Activity: Reproduce the records below exactly; the images should not appear.

___ Supplied data

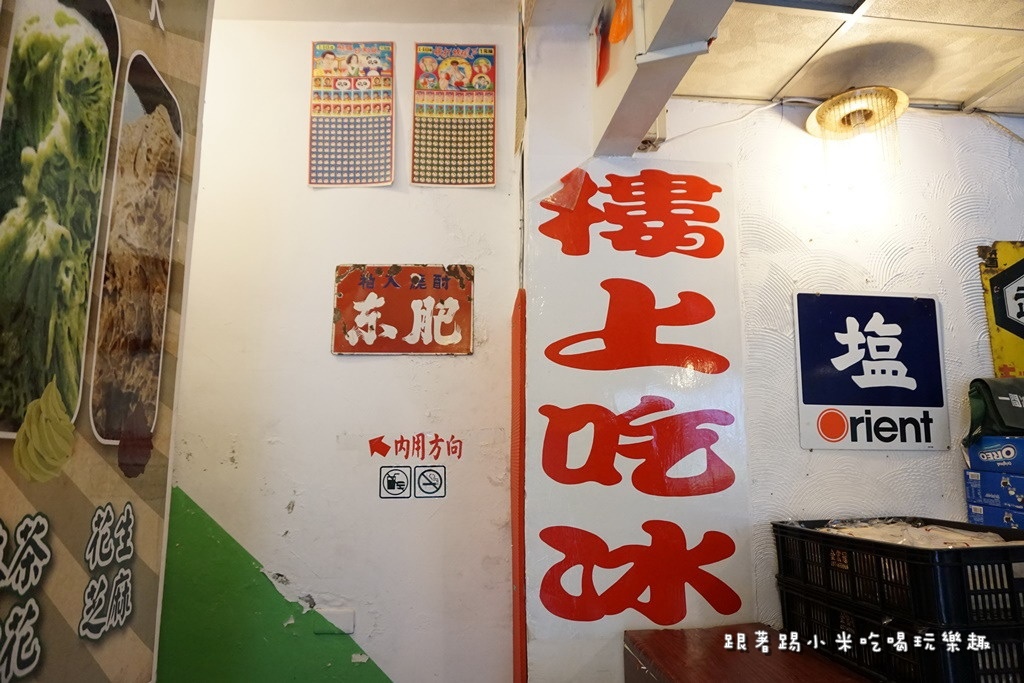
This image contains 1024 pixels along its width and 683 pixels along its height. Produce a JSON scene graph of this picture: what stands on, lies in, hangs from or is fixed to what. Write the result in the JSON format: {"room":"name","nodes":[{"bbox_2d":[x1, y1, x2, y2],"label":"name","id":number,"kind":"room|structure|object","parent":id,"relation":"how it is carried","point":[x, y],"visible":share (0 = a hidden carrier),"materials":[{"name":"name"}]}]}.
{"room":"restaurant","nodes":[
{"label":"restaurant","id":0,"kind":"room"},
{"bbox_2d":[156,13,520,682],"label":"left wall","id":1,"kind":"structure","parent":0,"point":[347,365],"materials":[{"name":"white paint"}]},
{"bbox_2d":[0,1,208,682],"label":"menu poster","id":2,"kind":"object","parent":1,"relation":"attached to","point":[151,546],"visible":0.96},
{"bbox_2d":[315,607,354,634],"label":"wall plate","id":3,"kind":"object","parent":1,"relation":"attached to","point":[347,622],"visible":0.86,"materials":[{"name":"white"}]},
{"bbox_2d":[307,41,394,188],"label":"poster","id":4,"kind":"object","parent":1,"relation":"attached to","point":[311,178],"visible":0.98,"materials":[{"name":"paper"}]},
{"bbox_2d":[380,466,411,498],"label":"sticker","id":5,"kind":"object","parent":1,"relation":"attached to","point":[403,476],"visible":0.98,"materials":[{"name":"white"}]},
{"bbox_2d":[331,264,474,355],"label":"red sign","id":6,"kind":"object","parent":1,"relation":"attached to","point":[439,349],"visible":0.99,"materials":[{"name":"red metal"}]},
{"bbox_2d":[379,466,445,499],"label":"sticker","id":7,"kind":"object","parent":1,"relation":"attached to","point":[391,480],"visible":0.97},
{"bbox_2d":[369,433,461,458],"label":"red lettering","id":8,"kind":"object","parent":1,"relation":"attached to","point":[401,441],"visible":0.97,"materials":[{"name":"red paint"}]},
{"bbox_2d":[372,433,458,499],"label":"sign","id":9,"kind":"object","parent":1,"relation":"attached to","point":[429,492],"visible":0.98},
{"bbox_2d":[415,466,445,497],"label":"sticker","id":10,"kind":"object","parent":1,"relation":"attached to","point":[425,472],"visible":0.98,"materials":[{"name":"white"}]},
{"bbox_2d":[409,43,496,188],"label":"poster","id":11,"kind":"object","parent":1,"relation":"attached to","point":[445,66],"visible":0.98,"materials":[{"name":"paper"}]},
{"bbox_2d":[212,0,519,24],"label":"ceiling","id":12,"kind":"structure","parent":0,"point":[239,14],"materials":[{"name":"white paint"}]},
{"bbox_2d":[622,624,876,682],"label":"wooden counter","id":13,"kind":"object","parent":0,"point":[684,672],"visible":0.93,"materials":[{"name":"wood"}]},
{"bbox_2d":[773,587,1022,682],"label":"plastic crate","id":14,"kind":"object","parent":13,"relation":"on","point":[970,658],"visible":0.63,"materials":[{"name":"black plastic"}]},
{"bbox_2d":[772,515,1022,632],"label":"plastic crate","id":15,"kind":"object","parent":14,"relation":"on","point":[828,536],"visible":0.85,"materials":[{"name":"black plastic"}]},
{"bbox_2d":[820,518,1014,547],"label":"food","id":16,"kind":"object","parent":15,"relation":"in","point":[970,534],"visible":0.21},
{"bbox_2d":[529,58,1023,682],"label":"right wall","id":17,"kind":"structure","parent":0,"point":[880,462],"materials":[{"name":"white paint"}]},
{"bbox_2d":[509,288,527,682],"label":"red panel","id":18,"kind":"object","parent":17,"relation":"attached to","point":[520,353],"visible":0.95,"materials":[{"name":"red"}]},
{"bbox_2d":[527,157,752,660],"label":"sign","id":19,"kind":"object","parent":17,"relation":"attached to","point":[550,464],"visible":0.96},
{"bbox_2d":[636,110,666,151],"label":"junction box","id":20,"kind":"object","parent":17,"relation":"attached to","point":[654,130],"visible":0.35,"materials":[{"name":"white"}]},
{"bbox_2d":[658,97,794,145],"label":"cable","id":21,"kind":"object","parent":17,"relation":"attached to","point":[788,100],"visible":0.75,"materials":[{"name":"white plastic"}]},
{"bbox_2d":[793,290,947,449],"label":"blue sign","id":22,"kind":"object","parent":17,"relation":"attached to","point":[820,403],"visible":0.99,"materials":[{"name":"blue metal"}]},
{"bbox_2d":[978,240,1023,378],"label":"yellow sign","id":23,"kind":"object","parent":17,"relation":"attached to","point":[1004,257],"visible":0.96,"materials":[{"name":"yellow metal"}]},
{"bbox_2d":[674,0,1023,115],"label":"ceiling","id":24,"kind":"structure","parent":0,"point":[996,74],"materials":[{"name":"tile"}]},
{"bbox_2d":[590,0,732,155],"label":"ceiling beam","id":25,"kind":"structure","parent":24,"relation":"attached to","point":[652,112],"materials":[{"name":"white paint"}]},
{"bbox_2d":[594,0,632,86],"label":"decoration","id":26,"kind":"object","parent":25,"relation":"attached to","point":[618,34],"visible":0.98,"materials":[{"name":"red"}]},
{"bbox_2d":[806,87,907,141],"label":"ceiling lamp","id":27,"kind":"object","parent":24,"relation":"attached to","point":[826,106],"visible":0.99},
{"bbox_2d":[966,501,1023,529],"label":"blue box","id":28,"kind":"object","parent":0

______

Output for this exercise:
This image contains 1024 pixels along its width and 683 pixels along its height. Produce a JSON scene graph of this picture: what stands on, lies in, hangs from or is fixed to what. Write the result in the JSON format: {"room":"name","nodes":[{"bbox_2d":[x1, y1, x2, y2],"label":"name","id":number,"kind":"room|structure|object","parent":id,"relation":"how it is carried","point":[x, y],"visible":share (0 = a hidden carrier),"materials":[{"name":"name"}]}]}.
{"room":"restaurant","nodes":[
{"label":"restaurant","id":0,"kind":"room"},
{"bbox_2d":[156,13,520,682],"label":"left wall","id":1,"kind":"structure","parent":0,"point":[347,365],"materials":[{"name":"white paint"}]},
{"bbox_2d":[0,1,208,682],"label":"menu poster","id":2,"kind":"object","parent":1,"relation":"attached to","point":[151,546],"visible":0.96},
{"bbox_2d":[315,607,354,634],"label":"wall plate","id":3,"kind":"object","parent":1,"relation":"attached to","point":[347,622],"visible":0.86,"materials":[{"name":"white"}]},
{"bbox_2d":[307,41,394,188],"label":"poster","id":4,"kind":"object","parent":1,"relation":"attached to","point":[311,178],"visible":0.98,"materials":[{"name":"paper"}]},
{"bbox_2d":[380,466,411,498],"label":"sticker","id":5,"kind":"object","parent":1,"relation":"attached to","point":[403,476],"visible":0.98,"materials":[{"name":"white"}]},
{"bbox_2d":[331,264,474,355],"label":"red sign","id":6,"kind":"object","parent":1,"relation":"attached to","point":[439,349],"visible":0.99,"materials":[{"name":"red metal"}]},
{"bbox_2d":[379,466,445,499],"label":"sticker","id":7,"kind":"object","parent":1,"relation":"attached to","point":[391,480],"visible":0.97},
{"bbox_2d":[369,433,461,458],"label":"red lettering","id":8,"kind":"object","parent":1,"relation":"attached to","point":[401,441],"visible":0.97,"materials":[{"name":"red paint"}]},
{"bbox_2d":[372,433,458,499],"label":"sign","id":9,"kind":"object","parent":1,"relation":"attached to","point":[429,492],"visible":0.98},
{"bbox_2d":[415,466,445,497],"label":"sticker","id":10,"kind":"object","parent":1,"relation":"attached to","point":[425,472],"visible":0.98,"materials":[{"name":"white"}]},
{"bbox_2d":[409,43,496,188],"label":"poster","id":11,"kind":"object","parent":1,"relation":"attached to","point":[445,66],"visible":0.98,"materials":[{"name":"paper"}]},
{"bbox_2d":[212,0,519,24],"label":"ceiling","id":12,"kind":"structure","parent":0,"point":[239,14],"materials":[{"name":"white paint"}]},
{"bbox_2d":[622,624,876,682],"label":"wooden counter","id":13,"kind":"object","parent":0,"point":[684,672],"visible":0.93,"materials":[{"name":"wood"}]},
{"bbox_2d":[773,587,1022,682],"label":"plastic crate","id":14,"kind":"object","parent":13,"relation":"on","point":[970,658],"visible":0.63,"materials":[{"name":"black plastic"}]},
{"bbox_2d":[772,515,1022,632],"label":"plastic crate","id":15,"kind":"object","parent":14,"relation":"on","point":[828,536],"visible":0.85,"materials":[{"name":"black plastic"}]},
{"bbox_2d":[820,518,1014,547],"label":"food","id":16,"kind":"object","parent":15,"relation":"in","point":[970,534],"visible":0.21},
{"bbox_2d":[529,58,1023,682],"label":"right wall","id":17,"kind":"structure","parent":0,"point":[880,462],"materials":[{"name":"white paint"}]},
{"bbox_2d":[509,288,527,682],"label":"red panel","id":18,"kind":"object","parent":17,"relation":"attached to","point":[520,353],"visible":0.95,"materials":[{"name":"red"}]},
{"bbox_2d":[527,157,752,660],"label":"sign","id":19,"kind":"object","parent":17,"relation":"attached to","point":[550,464],"visible":0.96},
{"bbox_2d":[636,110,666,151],"label":"junction box","id":20,"kind":"object","parent":17,"relation":"attached to","point":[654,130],"visible":0.35,"materials":[{"name":"white"}]},
{"bbox_2d":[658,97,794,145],"label":"cable","id":21,"kind":"object","parent":17,"relation":"attached to","point":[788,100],"visible":0.75,"materials":[{"name":"white plastic"}]},
{"bbox_2d":[793,290,947,449],"label":"blue sign","id":22,"kind":"object","parent":17,"relation":"attached to","point":[820,403],"visible":0.99,"materials":[{"name":"blue metal"}]},
{"bbox_2d":[978,240,1023,378],"label":"yellow sign","id":23,"kind":"object","parent":17,"relation":"attached to","point":[1004,257],"visible":0.96,"materials":[{"name":"yellow metal"}]},
{"bbox_2d":[674,0,1023,115],"label":"ceiling","id":24,"kind":"structure","parent":0,"point":[996,74],"materials":[{"name":"tile"}]},
{"bbox_2d":[590,0,732,155],"label":"ceiling beam","id":25,"kind":"structure","parent":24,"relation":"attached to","point":[652,112],"materials":[{"name":"white paint"}]},
{"bbox_2d":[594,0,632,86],"label":"decoration","id":26,"kind":"object","parent":25,"relation":"attached to","point":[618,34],"visible":0.98,"materials":[{"name":"red"}]},
{"bbox_2d":[806,87,907,141],"label":"ceiling lamp","id":27,"kind":"object","parent":24,"relation":"attached to","point":[826,106],"visible":0.99},
{"bbox_2d":[966,501,1023,529],"label":"blue box","id":28,"kind":"object","parent":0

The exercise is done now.